Work instructions:
Among the lines below, keep only those from the one containing "middle mcp: (447, 151)" through the one containing "pinky tip: (467, 184)", and reproduce them exactly.

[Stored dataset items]
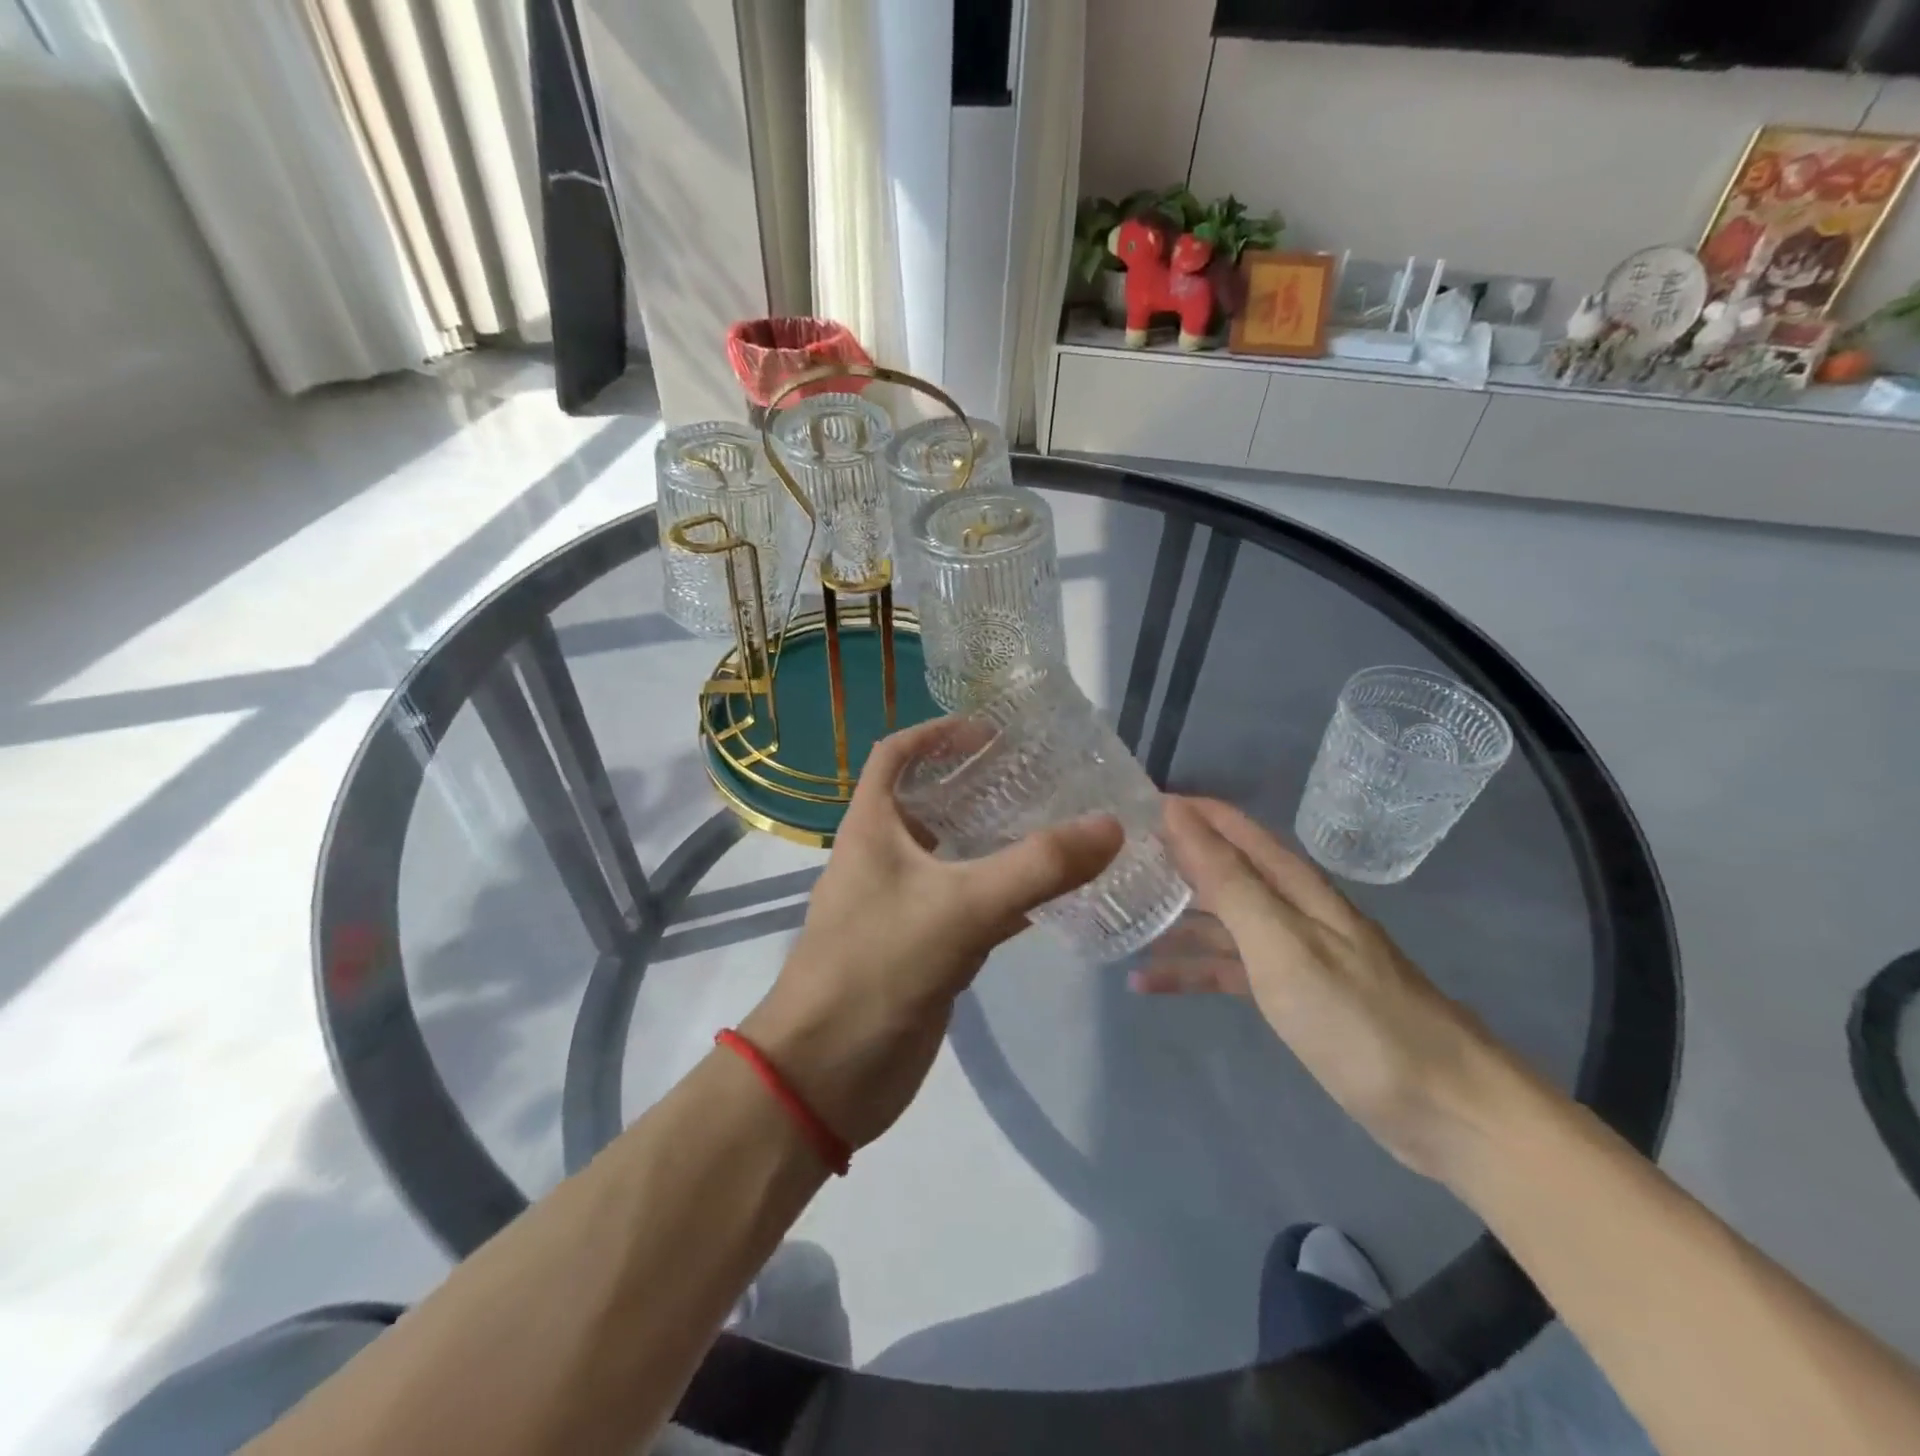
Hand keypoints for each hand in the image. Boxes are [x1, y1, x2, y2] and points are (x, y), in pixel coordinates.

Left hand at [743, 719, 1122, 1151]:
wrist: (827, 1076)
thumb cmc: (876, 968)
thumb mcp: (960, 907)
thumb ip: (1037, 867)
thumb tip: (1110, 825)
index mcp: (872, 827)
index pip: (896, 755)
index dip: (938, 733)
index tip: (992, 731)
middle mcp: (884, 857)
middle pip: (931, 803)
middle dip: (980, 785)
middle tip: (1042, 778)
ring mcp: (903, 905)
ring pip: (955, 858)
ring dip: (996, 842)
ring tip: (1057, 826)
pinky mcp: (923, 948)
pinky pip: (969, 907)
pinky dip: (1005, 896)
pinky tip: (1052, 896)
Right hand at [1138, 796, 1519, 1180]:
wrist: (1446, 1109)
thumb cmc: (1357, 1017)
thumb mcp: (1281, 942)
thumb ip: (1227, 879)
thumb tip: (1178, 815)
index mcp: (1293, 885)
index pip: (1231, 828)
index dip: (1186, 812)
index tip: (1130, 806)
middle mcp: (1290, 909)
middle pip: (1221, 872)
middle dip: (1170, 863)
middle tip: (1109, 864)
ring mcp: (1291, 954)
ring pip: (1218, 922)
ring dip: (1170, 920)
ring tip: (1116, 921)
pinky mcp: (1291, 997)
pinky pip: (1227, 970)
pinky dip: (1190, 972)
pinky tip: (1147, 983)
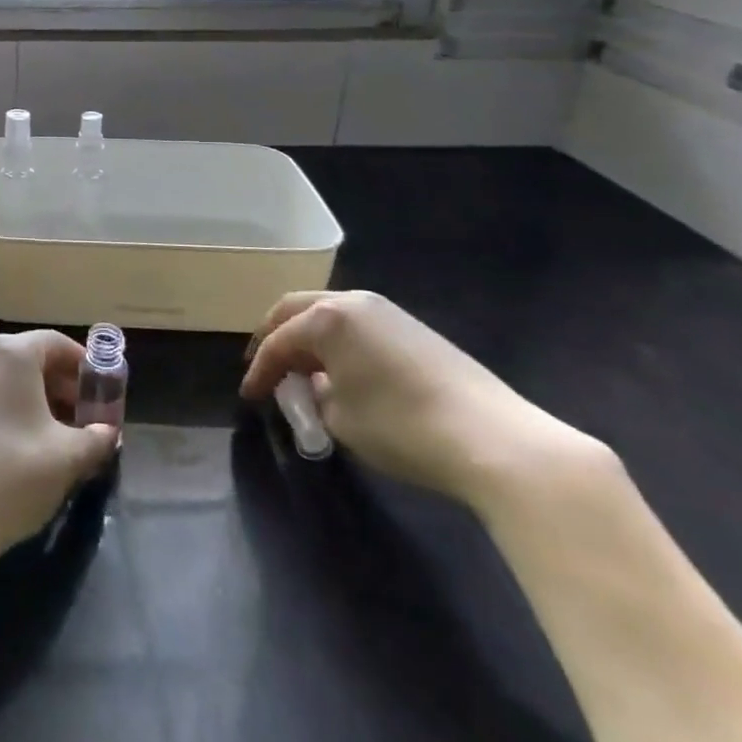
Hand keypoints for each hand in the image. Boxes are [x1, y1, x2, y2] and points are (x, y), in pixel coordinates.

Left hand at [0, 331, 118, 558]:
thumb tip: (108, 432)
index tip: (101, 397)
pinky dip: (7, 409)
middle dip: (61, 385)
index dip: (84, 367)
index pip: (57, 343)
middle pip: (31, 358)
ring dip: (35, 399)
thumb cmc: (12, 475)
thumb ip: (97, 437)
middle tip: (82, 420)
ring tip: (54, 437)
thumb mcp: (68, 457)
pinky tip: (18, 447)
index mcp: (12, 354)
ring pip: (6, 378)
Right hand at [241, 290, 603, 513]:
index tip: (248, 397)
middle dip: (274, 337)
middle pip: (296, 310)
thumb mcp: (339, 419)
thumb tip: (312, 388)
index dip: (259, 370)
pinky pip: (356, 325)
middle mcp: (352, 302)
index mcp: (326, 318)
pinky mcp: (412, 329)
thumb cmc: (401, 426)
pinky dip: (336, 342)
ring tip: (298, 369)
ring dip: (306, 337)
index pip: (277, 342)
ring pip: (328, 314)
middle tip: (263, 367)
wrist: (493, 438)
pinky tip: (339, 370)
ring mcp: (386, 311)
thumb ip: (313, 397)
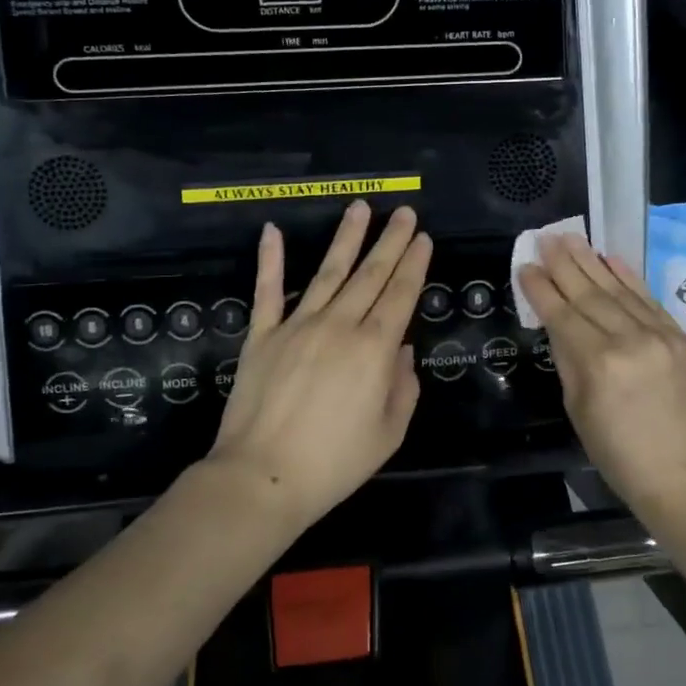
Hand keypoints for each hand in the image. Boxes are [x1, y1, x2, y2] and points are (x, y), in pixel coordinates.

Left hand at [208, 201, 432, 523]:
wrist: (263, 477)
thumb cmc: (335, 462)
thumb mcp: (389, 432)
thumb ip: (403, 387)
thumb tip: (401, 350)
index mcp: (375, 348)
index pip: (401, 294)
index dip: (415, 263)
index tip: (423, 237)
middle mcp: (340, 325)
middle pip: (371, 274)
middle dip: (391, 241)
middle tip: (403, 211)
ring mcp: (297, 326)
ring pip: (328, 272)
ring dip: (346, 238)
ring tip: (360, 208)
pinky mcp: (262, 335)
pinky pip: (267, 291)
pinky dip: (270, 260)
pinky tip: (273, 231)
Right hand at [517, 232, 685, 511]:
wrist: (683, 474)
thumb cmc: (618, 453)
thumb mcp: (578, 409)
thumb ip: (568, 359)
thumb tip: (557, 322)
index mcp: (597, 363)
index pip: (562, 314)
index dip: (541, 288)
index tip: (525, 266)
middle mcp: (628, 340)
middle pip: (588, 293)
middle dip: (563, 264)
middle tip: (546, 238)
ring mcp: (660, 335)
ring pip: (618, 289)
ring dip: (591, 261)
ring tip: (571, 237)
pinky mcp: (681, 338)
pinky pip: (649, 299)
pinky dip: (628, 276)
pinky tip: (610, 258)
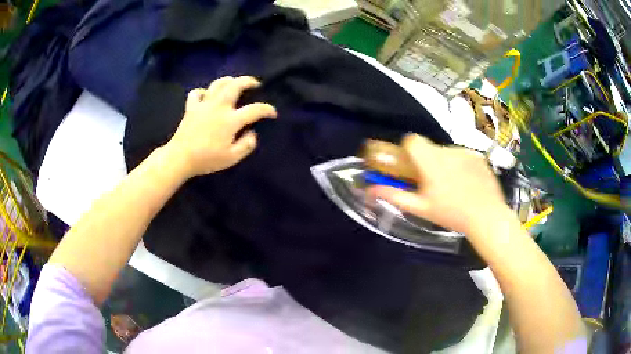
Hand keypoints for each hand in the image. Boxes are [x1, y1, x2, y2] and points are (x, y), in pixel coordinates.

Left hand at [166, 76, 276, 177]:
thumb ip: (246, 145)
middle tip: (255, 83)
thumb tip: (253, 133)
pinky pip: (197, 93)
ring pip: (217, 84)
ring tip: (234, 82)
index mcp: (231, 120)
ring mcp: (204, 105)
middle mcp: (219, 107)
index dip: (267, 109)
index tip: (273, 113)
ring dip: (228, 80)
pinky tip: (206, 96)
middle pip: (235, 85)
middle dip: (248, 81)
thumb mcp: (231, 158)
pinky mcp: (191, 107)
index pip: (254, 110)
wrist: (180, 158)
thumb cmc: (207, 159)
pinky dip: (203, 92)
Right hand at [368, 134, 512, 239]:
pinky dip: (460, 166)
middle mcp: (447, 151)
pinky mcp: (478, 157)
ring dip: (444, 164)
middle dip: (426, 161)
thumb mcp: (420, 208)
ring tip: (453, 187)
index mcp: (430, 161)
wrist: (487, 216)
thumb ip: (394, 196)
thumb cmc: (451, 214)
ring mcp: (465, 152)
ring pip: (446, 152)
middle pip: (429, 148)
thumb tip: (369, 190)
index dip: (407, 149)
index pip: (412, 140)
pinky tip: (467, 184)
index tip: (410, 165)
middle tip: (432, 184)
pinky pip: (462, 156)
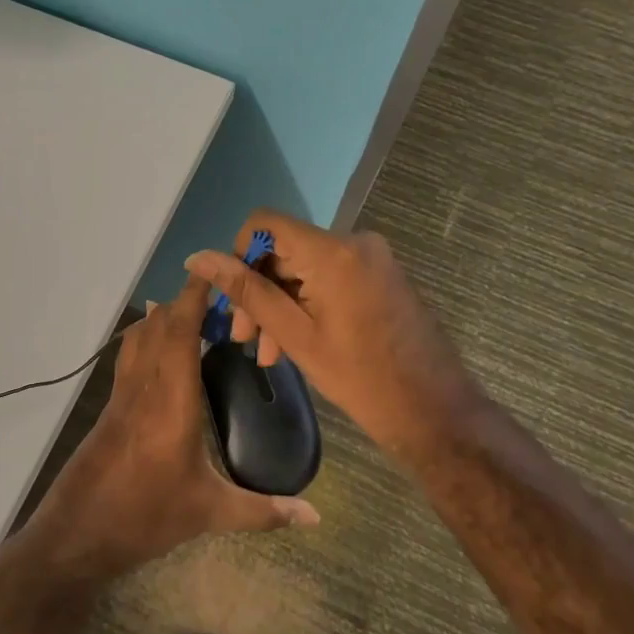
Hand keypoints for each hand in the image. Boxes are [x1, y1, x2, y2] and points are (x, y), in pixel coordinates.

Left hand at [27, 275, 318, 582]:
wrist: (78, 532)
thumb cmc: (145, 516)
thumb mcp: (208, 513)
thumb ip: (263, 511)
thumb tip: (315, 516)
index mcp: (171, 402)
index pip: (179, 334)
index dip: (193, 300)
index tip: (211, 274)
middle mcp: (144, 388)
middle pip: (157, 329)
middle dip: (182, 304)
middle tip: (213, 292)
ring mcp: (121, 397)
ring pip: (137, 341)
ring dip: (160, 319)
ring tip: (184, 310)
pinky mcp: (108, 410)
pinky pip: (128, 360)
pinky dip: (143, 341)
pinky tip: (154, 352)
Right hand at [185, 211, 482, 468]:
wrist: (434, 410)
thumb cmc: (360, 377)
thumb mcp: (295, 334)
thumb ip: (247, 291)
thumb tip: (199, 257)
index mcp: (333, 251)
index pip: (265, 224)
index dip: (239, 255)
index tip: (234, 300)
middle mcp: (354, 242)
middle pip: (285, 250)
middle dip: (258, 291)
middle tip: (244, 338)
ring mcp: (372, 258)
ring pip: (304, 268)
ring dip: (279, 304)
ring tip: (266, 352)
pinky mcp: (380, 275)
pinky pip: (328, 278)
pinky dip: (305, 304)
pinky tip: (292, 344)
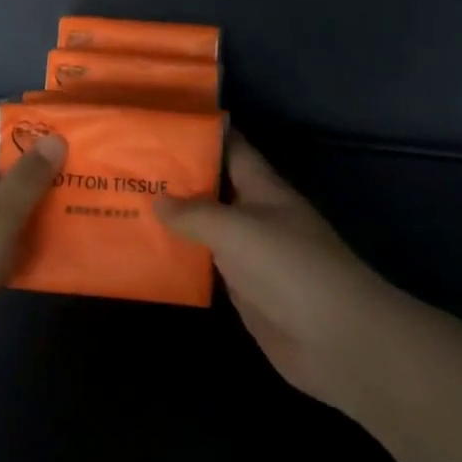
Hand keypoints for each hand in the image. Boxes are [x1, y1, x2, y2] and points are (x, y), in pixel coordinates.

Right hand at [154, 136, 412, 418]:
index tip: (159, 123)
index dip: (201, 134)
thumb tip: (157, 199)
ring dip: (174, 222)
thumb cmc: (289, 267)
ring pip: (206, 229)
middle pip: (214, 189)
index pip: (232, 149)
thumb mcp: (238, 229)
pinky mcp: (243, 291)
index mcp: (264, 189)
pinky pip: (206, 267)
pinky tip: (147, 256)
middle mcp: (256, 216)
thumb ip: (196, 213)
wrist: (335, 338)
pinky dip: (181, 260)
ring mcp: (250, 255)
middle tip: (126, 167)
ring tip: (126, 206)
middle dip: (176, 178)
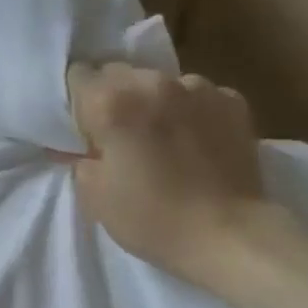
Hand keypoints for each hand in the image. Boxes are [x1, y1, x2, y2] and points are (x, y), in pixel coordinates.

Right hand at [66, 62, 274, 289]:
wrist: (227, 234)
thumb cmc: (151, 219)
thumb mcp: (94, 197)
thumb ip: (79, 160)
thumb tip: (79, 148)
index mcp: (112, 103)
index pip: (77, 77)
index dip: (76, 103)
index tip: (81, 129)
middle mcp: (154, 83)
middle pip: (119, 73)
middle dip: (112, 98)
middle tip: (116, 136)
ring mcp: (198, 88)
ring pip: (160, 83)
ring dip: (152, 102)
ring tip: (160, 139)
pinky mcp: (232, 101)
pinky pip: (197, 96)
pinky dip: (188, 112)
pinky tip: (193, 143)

Your response:
middle mcp: (447, 151)
pinky mcp: (478, 157)
ring dip: (444, 164)
middle dip: (426, 161)
thumb mcp: (420, 208)
ring tip: (453, 187)
index mcp: (430, 161)
wrist: (487, 216)
thumb ip: (394, 196)
thumb cmc: (451, 214)
ring mcp: (465, 152)
ring pip: (446, 152)
middle pip: (429, 148)
thumb tip: (369, 190)
index dip: (407, 149)
index pip: (412, 140)
pinky tip: (467, 184)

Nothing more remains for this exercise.